In a 3 quart saucepan heat oil for deep-frying to 365 degrees F. Fry the dough pieces until golden brown in batches, a handful at a time and drain on a paper towel. The dough will sink in the oil then come floating to the top. They do expand in the oil so leave them some room. Allow them to cool while you make the caramel.
In a large saucepan combine the honey and sugar and bring to a boil. Working quickly with a wooden spoon stir in the fried dough pieces to coat them with the honey caramel. Quickly spoon the sticky dough balls onto 2 plates and form into a tall mound resembling a pine cone, then quickly sprinkle pine nuts or confetti sprinkles over the surface so they stick to the honey caramel before it cools and is no longer sticky. If there's a second person around to help with this, get them. It's a bit of a group or family project. You can also place smaller amounts into foil cup cake cups for individual servings. Let cool and serve. Keeps up to 1 week. To eat just pick off dough pieces and enjoy.

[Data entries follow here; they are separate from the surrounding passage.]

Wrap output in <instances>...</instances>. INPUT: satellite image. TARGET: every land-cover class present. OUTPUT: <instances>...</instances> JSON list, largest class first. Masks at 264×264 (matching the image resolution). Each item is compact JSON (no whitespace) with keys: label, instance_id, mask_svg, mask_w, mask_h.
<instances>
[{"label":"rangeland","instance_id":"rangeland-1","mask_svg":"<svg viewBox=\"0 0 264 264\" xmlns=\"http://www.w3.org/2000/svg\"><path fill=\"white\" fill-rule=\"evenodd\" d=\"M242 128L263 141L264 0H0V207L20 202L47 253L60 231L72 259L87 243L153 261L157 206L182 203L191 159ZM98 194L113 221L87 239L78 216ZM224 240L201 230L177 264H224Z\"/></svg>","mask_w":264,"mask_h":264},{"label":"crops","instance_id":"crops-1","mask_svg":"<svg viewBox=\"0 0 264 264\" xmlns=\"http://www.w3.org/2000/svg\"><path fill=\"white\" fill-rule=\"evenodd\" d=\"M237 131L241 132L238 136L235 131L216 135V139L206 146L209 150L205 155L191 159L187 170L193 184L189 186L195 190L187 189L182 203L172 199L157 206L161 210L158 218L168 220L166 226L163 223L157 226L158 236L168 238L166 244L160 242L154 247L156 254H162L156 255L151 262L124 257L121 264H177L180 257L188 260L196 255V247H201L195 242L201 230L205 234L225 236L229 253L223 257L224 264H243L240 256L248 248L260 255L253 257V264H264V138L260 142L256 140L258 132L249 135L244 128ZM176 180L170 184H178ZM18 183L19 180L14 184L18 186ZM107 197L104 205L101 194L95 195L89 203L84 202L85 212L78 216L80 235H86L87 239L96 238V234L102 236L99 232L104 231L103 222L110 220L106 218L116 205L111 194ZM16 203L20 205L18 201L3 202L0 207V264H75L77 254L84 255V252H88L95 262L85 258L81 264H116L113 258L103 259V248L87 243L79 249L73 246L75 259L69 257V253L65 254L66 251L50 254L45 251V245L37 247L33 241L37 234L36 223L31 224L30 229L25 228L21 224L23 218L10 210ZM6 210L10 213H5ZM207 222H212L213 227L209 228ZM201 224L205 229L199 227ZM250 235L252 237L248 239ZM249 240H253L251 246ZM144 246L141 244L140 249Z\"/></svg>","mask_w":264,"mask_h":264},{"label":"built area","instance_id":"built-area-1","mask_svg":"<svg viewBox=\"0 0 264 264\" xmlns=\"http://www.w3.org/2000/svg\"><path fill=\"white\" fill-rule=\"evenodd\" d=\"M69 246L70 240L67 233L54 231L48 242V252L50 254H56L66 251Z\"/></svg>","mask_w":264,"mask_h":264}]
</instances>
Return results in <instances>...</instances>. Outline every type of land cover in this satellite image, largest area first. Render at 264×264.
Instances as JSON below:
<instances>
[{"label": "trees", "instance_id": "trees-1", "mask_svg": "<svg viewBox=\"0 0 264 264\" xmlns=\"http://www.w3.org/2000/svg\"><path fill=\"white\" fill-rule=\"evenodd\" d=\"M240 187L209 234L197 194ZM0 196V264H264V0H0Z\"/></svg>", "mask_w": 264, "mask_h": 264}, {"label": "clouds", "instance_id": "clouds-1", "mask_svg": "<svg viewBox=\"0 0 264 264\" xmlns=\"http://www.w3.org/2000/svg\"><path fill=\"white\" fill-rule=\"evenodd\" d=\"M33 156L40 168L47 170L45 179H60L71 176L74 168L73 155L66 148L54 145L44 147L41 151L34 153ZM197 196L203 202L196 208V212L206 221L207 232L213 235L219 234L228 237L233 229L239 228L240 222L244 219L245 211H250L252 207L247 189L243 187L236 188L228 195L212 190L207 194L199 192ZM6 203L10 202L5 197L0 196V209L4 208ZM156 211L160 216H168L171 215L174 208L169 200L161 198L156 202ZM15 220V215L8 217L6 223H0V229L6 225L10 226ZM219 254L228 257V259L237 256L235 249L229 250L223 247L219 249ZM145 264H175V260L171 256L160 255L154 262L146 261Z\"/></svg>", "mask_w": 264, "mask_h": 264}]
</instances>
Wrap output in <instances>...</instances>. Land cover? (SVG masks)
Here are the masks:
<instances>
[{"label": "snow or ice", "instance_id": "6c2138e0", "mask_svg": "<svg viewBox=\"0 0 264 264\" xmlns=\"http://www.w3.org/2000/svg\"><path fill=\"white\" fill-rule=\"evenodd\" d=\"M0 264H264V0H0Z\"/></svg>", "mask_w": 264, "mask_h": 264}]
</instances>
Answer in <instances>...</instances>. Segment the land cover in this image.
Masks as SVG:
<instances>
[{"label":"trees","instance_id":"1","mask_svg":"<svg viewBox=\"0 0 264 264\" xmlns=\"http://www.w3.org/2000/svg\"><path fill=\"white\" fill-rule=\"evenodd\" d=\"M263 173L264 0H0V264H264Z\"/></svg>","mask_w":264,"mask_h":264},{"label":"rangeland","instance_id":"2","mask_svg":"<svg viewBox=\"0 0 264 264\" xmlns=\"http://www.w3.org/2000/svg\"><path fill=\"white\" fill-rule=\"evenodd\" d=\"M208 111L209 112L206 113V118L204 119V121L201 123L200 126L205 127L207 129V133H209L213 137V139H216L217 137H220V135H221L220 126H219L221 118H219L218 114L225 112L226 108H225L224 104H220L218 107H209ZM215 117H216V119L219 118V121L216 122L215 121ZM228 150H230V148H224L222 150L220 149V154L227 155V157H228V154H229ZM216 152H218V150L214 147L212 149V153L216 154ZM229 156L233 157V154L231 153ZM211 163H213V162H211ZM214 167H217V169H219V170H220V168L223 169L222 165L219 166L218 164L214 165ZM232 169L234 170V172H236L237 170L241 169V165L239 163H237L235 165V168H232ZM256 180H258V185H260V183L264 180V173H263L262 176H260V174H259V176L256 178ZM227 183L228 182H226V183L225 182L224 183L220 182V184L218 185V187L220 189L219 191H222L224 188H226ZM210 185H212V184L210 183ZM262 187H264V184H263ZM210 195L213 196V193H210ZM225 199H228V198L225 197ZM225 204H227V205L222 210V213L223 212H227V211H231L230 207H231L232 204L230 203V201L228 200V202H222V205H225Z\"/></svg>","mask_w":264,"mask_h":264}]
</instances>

Notes about the recipe: Some spell it Pinolata with one T. It sometimes has pine nuts or "pignolla" stirred into the caramel or is formed into the shape like a pine cone so the name may have come from that. In Sicily they're called Pignolata, in Naples (Italy, not Florida) the same thing is called Struffoli.
I first had this at the holidays at an Italian friends house and they make them every year. But because they're fried they fit for Hanukah too. They're something you serve after a meal and really need coffee to wash them down. It's a very tactile dessert that you pick apart tiny caramelized nugget by tiny caramelized nugget.